Prof. Romli yang terkenal sebagai cendekiawan antikorupsi dituduh melakukan korupsi 400-an milyar rupiah tanpa bukti yang kuat. Guru besar Hukum Pidana Internasional dan mantan Dirjen AHU Kemhumdang itu ditahan selama 305 hari sejak 10 November 2008, beberapa saat menjelang Pemilu 2009. Tuduhan korupsi ratusan milyar itu ternyata hanya bualan Marwan kepada pers. Sebab terbukti dalam dakwaan Kejagung yang dibacakan di pengadilan, Romli hanya ditdakwa korupsi Rp.25 juta yang katanya diterima oleh sekretarisnya dan sama sekali tidak ada bukti uang Rp. 25 juta itu pernah diterima Romli. Romli sendiri menyatakan sama-sekali tidak pernah menerima uang Rp.25 juta itu. Kwitansi penerimaan uang Rp. 25 juta yang ditandatangani sekretarisnya itu diduga direkayasa.
Namun, dengan dakwaan itu, Romli dihukum 2 tahun penjara di PN Jaksel. Romli naik banding. PT mengurangi hukuman menjadi 1 tahun. Romli kasasi. Mahkamah Agung membatalkan keputusan PN dan PT dan mengadili sendiri perkara tersebut dengan keputusan membebaskan Prof. Romli dari segala tuntutan hukum (ontslag van alle rechtsvervolging) dan memulihkan haknya dalam kemampuan, kedudukan dan harkat serta martabatnya.
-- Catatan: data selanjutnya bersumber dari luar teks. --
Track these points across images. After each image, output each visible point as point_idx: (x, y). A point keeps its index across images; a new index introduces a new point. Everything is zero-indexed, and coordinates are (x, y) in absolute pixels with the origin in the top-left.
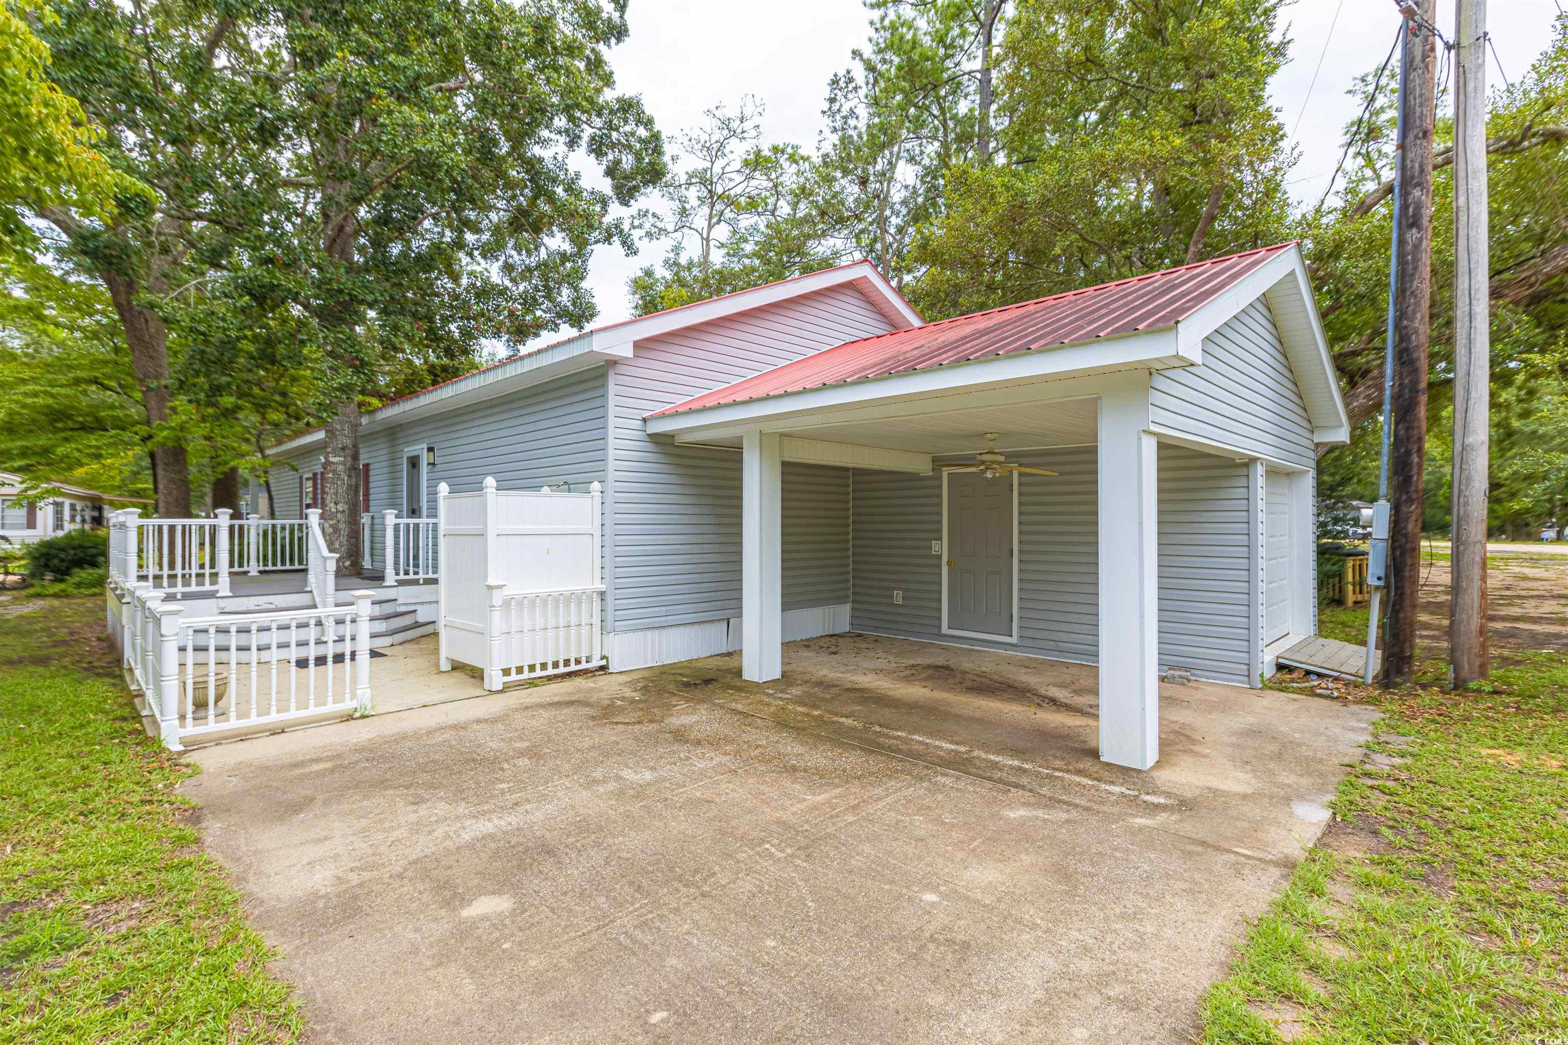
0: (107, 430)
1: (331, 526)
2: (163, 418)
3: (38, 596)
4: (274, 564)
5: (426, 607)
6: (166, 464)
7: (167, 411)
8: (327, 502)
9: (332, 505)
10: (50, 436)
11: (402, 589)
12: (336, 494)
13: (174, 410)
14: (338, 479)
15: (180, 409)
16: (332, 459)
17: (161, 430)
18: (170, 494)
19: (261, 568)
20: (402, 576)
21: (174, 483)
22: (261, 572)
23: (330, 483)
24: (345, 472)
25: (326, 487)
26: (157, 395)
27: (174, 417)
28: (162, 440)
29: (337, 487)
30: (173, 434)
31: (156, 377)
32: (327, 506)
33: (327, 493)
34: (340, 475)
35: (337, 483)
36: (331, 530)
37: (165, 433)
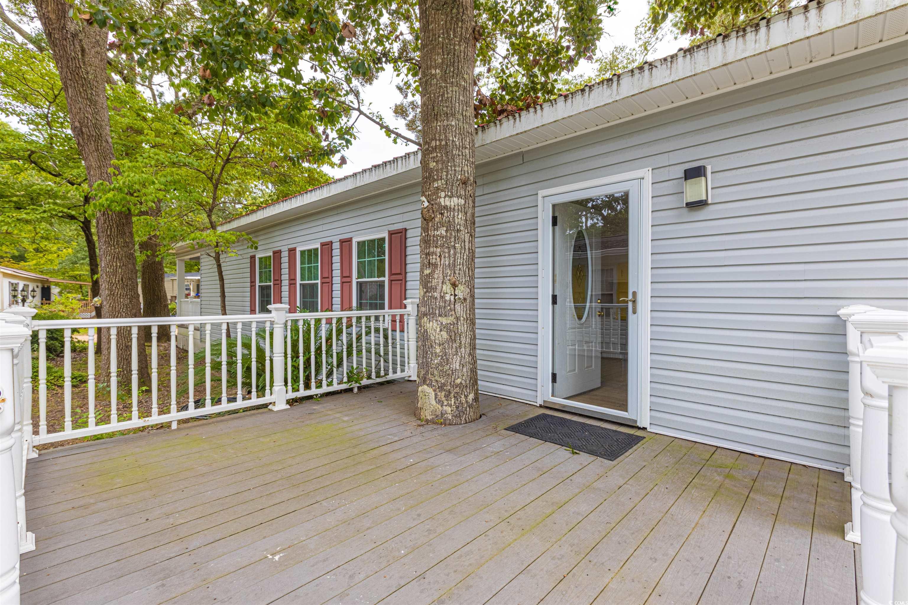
0: (41, 206)
2: (106, 178)
6: (109, 236)
7: (111, 170)
13: (118, 169)
16: (444, 201)
17: (105, 192)
19: (292, 395)
21: (120, 259)
22: (291, 402)
23: (442, 246)
24: (466, 227)
25: (433, 253)
26: (97, 150)
27: (119, 177)
28: (106, 204)
29: (455, 254)
30: (119, 196)
31: (95, 126)
32: (434, 289)
33: (435, 266)
34: (458, 231)
35: (455, 248)
36: (445, 334)
37: (110, 195)
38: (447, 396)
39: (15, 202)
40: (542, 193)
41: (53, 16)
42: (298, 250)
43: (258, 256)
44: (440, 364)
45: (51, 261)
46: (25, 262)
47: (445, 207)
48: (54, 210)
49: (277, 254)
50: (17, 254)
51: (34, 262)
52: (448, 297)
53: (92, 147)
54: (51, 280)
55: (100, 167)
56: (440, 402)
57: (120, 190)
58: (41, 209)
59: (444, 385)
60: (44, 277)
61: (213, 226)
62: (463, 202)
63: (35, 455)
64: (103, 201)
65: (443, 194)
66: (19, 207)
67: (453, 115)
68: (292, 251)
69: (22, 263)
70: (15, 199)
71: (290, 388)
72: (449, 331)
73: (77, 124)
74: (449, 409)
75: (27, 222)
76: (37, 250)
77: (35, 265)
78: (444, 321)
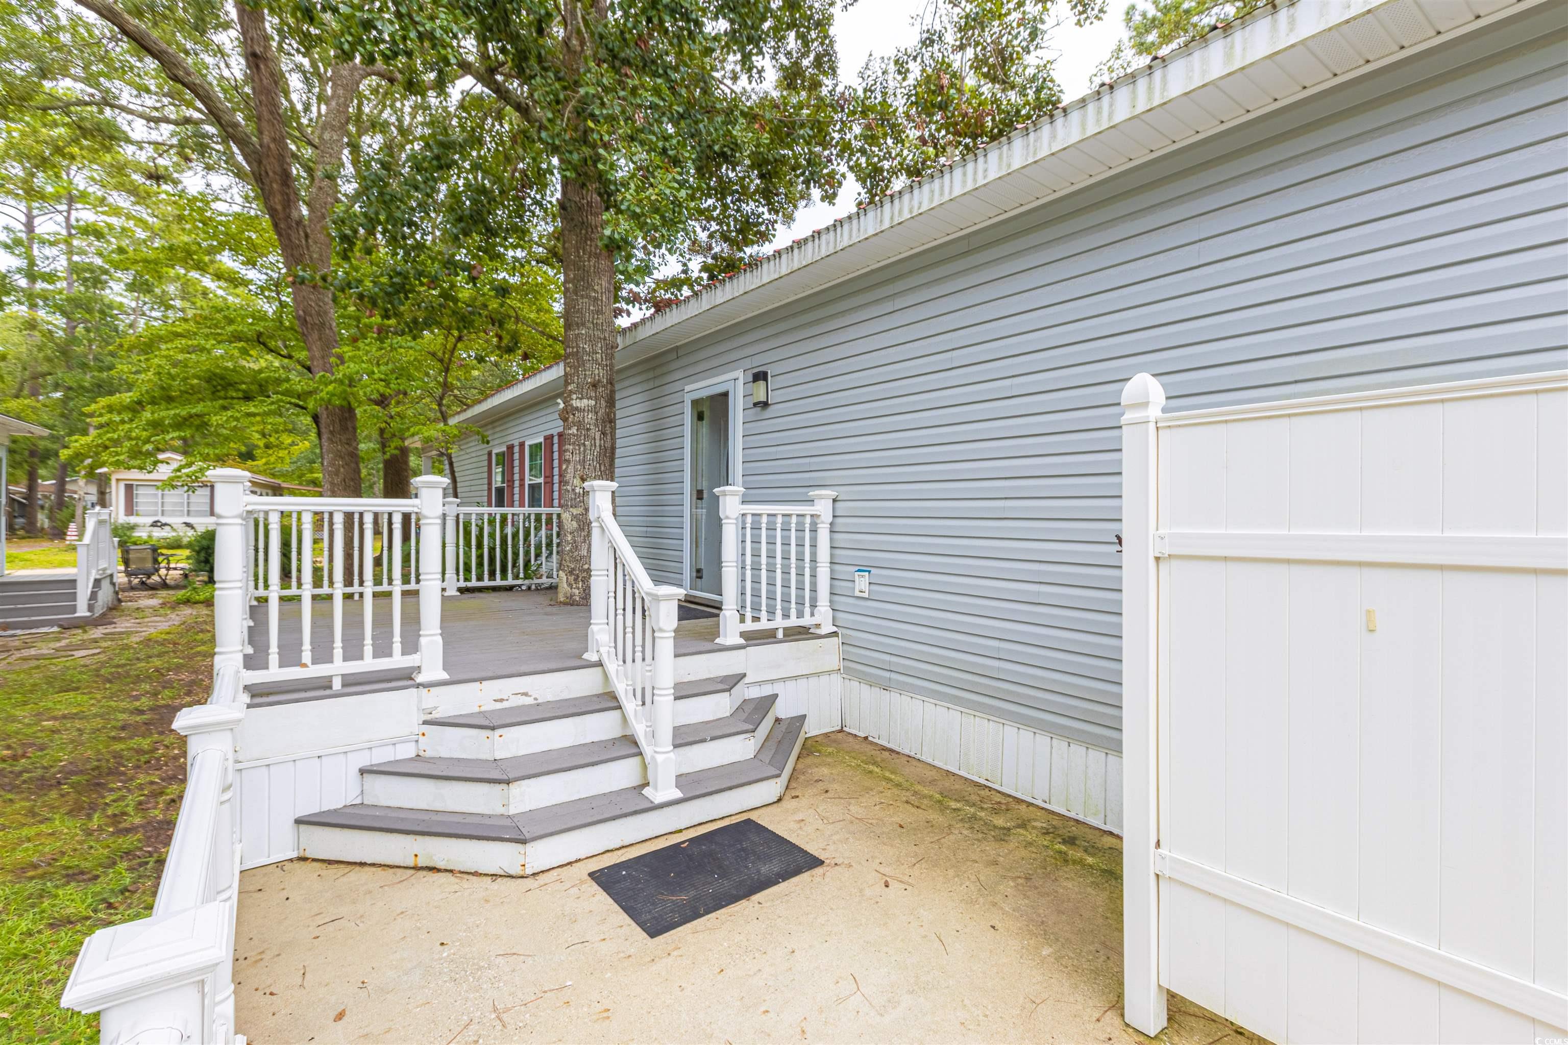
0: (269, 397)
1: (574, 517)
2: (329, 369)
3: (187, 602)
4: (480, 578)
5: (791, 684)
6: (331, 432)
7: (333, 360)
8: (569, 476)
9: (577, 481)
10: (209, 403)
11: (755, 652)
12: (583, 462)
13: (341, 358)
14: (587, 437)
15: (346, 356)
16: (576, 403)
17: (326, 385)
18: (337, 473)
19: (462, 584)
20: (749, 626)
21: (342, 458)
22: (461, 590)
23: (574, 444)
24: (596, 425)
25: (568, 450)
26: (320, 339)
27: (341, 368)
28: (326, 397)
29: (585, 451)
30: (340, 389)
31: (319, 314)
32: (567, 483)
33: (568, 461)
34: (588, 430)
35: (584, 445)
36: (575, 524)
37: (330, 388)
38: (576, 580)
39: (244, 391)
40: (688, 388)
41: (279, 207)
42: (527, 444)
43: (495, 451)
44: (571, 551)
45: (282, 459)
46: (253, 460)
47: (577, 409)
48: (282, 401)
49: (511, 448)
50: (243, 449)
51: (264, 460)
52: (577, 490)
53: (315, 335)
54: (284, 485)
55: (323, 357)
56: (570, 585)
57: (341, 382)
58: (269, 401)
59: (573, 569)
60: (276, 481)
61: (445, 418)
62: (593, 403)
63: (255, 603)
64: (323, 394)
65: (574, 396)
66: (248, 398)
67: (583, 324)
68: (522, 445)
69: (250, 463)
70: (244, 386)
71: (461, 577)
72: (579, 521)
73: (301, 313)
74: (577, 592)
75: (254, 415)
76: (267, 446)
77: (265, 464)
78: (575, 511)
Keputusan MA No.591 K/Pid.Sus/2010 itu menguatkan dugaan berbagai pihak bahwa kasus yang menimpa Prof. Romli tersebut adalah rekayasa untuk membungkam dan membunuh karakter Prof. Romli menjelang Pemilu 2009, karena sebagai cendekiawan aktivis antikorupsi (Ketua Forum 2004), Prof. Romli sangat giat mengkritisi kinerja Kejagung yang antara lain mendorong KPK untuk mengambil-alih kasus BLBI dari Kejagung. Juga mengkritisi dan mendorong KPK menangani kasus-kasus tindak pidana korupsi besar lainnya, termasuk agar KPK tidak tebang pilih dalam menangani kasus Bank Indonesia. Sehingga diduga pihak penguasa merasa gerah. Bertindih dengan dugaan dendam pribadi Marwan kepada Romli terkait dugaan plagiat disertasi yang terungkap saat Marwan mengikuti seleksi pimpinan KPK. Marwan sendiri berulangkali membantah adanya dendam pribadi tersebut dan sekaligus membantah dugaan plagiat dimaksud serta membantah adanya rekayasa dalam penetapan Romli sebagai tersangka dan terdakwa tindak pidana korupsi.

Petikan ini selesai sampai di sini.